**SOURCE MATERIAL:**
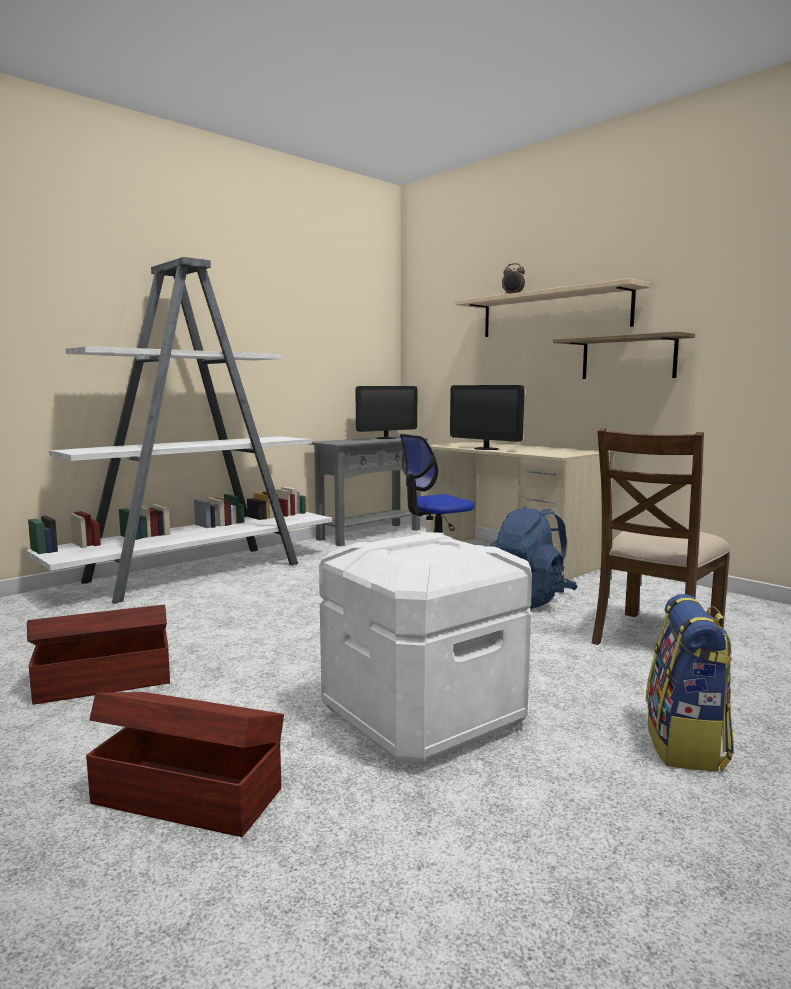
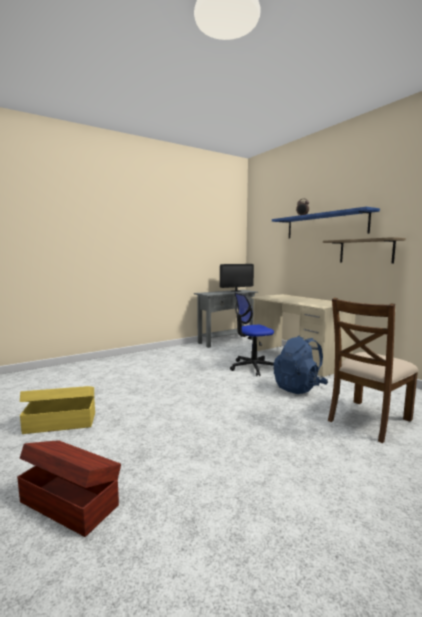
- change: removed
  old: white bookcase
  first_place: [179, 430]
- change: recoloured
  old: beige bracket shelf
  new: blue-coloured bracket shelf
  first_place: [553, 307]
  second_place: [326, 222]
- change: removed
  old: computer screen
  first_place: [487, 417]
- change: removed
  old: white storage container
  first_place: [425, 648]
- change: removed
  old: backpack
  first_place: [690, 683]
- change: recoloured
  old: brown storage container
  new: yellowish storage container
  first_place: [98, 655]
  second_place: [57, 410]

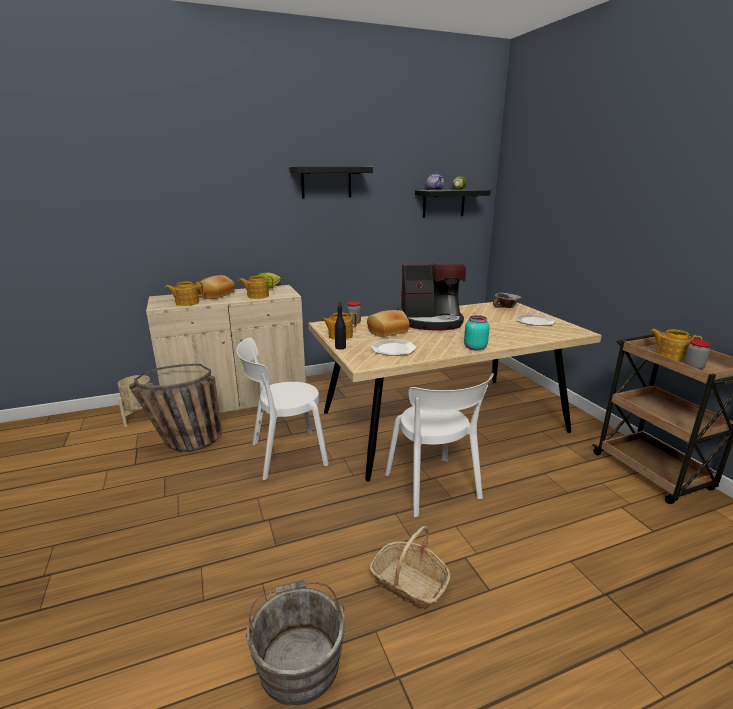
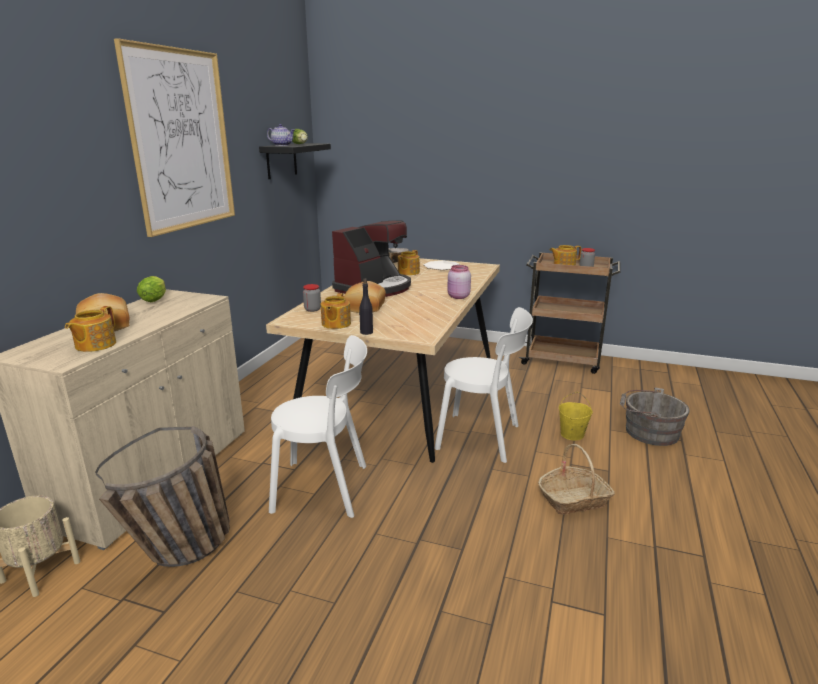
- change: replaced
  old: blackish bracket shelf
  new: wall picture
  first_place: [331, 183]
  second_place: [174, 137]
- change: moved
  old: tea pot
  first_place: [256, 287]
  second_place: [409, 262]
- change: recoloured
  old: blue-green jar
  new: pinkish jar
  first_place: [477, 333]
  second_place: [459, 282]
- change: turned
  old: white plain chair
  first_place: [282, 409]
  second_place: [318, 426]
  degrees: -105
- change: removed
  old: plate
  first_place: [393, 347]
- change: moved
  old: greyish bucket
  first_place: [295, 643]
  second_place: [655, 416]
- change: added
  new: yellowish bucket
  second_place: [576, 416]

**WHAT THE TASK REQUIRES:** Considering the records above, count the lines where the string "white" occurs and return that number alone.

**THE COMPLETED TASK:** 3